--- START OF SELECTION ---

# Time for noms/subs for August...



## ChilDawg (Apr 30, 2006)

Time for some nominees, and some great pics. These are due by August 28th.

Photos: You can submit one piranha picture (for POTM, sponsored by Aquatic Sanctuary) and one non-piranha picture (for NPOTM) to me via PM. Please make sure that they are not posted elsewhere on site, and please also make sure that you don't reveal that they belong to you until after the voting period has concluded. Though I would prefer that submissions were 800 x 600, I have noticed that the PM box autoresizes them to 640 x 480 (or something along those lines) anyway, so just make sure that the pics would translate well to 640 x 480 when resized.

Nominations: You may nominate people for MOTM. The only exceptions are the people who won between September and December of last year, and the winners of this year so far, "Site Moderators", Admins and Webmasters (Team P-Fury is still eligible). (That having been said, you may nominate anyone you want from the *July* list at this point and if they happen to win, so be it, they will simply be removed from this competition.) You may choose to nominate them in this thread or via PM. If our list is longer than ten, some nominees may be pruned (especially those who haven't posted in *August*, those who are currently suspended or banned, or those who have been suspended or banned during that month). I won't prune too much, though, unless we have a ridiculous list that's hard to wade through.

--- END OF SELECTION ---

#### TASK INSTRUCTIONS:
1. Reproduce word for word the part of the nominations thread starting with "# Time for noms/subs" and going on through "480 when resized.".
2. According to the nominations thread, by what date are nominees and pictures due?
3. Extend the nominations thread, picking up after its last sentence.

--- START OF DATA ---

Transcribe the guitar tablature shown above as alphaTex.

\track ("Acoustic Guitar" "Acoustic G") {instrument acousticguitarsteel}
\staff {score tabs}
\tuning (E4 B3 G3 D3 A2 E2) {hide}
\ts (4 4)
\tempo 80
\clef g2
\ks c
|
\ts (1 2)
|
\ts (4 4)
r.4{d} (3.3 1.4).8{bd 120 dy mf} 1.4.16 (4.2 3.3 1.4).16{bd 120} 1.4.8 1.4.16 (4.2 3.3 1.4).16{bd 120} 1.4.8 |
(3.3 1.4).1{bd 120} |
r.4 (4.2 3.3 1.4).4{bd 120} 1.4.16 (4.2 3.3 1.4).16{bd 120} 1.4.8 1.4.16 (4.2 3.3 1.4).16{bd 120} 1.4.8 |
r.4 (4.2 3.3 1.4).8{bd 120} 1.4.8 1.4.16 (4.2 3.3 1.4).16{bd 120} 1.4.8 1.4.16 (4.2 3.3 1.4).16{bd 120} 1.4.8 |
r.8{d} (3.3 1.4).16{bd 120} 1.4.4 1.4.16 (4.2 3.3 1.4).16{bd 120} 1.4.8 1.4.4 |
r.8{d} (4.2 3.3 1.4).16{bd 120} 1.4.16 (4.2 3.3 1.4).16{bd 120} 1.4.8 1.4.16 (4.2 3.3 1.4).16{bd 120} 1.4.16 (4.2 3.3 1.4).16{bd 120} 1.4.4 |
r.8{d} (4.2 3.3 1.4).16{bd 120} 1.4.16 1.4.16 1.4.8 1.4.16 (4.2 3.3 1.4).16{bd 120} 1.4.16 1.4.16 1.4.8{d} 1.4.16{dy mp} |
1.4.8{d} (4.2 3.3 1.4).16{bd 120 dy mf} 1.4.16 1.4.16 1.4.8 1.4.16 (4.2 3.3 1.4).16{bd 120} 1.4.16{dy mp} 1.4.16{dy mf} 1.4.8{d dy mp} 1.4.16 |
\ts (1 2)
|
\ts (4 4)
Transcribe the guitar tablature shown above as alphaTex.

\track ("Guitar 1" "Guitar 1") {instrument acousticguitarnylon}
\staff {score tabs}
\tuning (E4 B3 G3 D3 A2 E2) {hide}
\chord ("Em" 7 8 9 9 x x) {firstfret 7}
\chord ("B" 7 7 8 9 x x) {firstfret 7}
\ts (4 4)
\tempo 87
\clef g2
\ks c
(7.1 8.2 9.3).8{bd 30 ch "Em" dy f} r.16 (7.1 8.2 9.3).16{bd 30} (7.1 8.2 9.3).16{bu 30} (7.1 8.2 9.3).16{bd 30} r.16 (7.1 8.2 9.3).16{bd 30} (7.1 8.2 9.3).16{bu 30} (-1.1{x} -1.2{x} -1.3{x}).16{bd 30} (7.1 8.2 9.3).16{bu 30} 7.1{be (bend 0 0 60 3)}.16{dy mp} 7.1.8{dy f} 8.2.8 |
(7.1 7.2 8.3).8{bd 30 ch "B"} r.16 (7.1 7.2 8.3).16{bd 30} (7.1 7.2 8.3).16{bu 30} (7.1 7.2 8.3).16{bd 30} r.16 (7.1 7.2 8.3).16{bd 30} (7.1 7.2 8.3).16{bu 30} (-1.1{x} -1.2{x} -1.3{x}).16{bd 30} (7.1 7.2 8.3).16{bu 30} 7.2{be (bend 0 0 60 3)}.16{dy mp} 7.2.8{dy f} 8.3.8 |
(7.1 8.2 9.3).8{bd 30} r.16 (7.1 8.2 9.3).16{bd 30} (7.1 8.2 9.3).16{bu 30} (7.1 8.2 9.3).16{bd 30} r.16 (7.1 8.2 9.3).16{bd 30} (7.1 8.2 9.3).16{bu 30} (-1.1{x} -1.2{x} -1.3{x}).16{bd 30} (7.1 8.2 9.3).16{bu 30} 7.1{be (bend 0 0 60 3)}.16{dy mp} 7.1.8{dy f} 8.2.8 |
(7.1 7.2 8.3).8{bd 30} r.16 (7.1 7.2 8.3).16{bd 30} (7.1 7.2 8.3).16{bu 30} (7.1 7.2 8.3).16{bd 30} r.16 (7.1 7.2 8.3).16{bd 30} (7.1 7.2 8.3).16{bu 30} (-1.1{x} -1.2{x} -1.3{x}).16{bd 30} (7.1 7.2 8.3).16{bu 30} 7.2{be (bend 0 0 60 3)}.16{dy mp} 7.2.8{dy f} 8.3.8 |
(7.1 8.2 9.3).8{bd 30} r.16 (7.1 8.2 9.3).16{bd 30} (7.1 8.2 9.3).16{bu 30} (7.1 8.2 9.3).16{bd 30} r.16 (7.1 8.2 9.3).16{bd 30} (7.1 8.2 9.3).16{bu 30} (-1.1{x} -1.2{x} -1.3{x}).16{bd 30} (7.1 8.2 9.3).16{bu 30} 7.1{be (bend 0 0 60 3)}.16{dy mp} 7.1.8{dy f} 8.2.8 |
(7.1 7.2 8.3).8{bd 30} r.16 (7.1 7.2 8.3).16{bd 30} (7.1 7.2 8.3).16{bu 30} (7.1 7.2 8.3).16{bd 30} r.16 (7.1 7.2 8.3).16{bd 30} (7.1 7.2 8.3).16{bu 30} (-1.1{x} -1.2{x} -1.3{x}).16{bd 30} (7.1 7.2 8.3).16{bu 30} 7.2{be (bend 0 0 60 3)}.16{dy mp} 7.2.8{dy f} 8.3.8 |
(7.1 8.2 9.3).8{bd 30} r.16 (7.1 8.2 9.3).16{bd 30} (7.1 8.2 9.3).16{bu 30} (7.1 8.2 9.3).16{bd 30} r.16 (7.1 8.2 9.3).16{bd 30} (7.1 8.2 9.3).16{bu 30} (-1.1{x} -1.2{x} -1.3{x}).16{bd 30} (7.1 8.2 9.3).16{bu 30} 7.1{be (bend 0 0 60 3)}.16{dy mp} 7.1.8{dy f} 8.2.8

--- END OF DATA ---

#### RESULTS FOR THE EXERCISE:
1.
# Time for noms/subs for August...



## ChilDawg (Apr 30, 2006)

Time for some nominees, and some great pics. These are due by August 28th.

Photos: You can submit one piranha picture (for POTM, sponsored by Aquatic Sanctuary) and one non-piranha picture (for NPOTM) to me via PM. Please make sure that they are not posted elsewhere on site, and please also make sure that you don't reveal that they belong to you until after the voting period has concluded. Though I would prefer that submissions were 800 x 600, I have noticed that the PM box autoresizes them to 640 x 480 (or something along those lines) anyway, so just make sure that the pics would translate well to 640 x 480 when resized.

2. August 28th.

3.
A thought on nominations: Sometimes I like to do a theme for my nominations. One month, I did moderators (actually, that's been a theme for me in a lot of months). Another month, my theme was "guys who help out in the reptile section". I've also had sillier themes, like "me and a bunch of spambots so that Taylor would cap the nominees at this point and I would win". (Taylor thought it was funny, but realized that I wasn't all that serious.) Think hard about this--if you see someone who's busting their balls on the site, but never gets appreciation for it, nominate them. If you see someone who's helped you quite a bit in the recent past, give them a nod. If you see someone who's made 2000 posts in the last three hours, smack them around a bit.


----------



## ChilDawg (Apr 30, 2006)

Bump.


----------



## ChilDawg (Apr 30, 2006)

Bump.


----------



## ChilDawg (Apr 30, 2006)

Bump.

Bump.


----------



## ChilDawg (Apr 30, 2006)

Bump.


----------



## ChilDawg (Apr 30, 2006)

Bump.


----------



## ChilDawg (Apr 30, 2006)

Bump.


----------



## ChilDawg (Apr 30, 2006)

Bump.


----------



## ChilDawg (Apr 30, 2006)

Bump.


----------



## ChilDawg (Apr 30, 2006)

Bump--MOAR, please...we're running low on time.


----------



## ChilDawg (Apr 30, 2006)

So what will you be doing on Friday night? Will you be sitting at home, bawling your eyes out because you forgot to submit a photo for POTM and/or one for NPOTM? Or will you be crying at the bar? Or will you be smiling your brains out because you have your winner in the contest--and you might have nominated the winner for MOTM, to boot...let's make some smiles!


----------



## ChilDawg (Apr 30, 2006)

Bump.


----------



## ChilDawg (Apr 30, 2006)

Make sure to git'cher ducats...because it's time for teh bumper cars!!1 !12!!5!


----------



## ChilDawg (Apr 30, 2006)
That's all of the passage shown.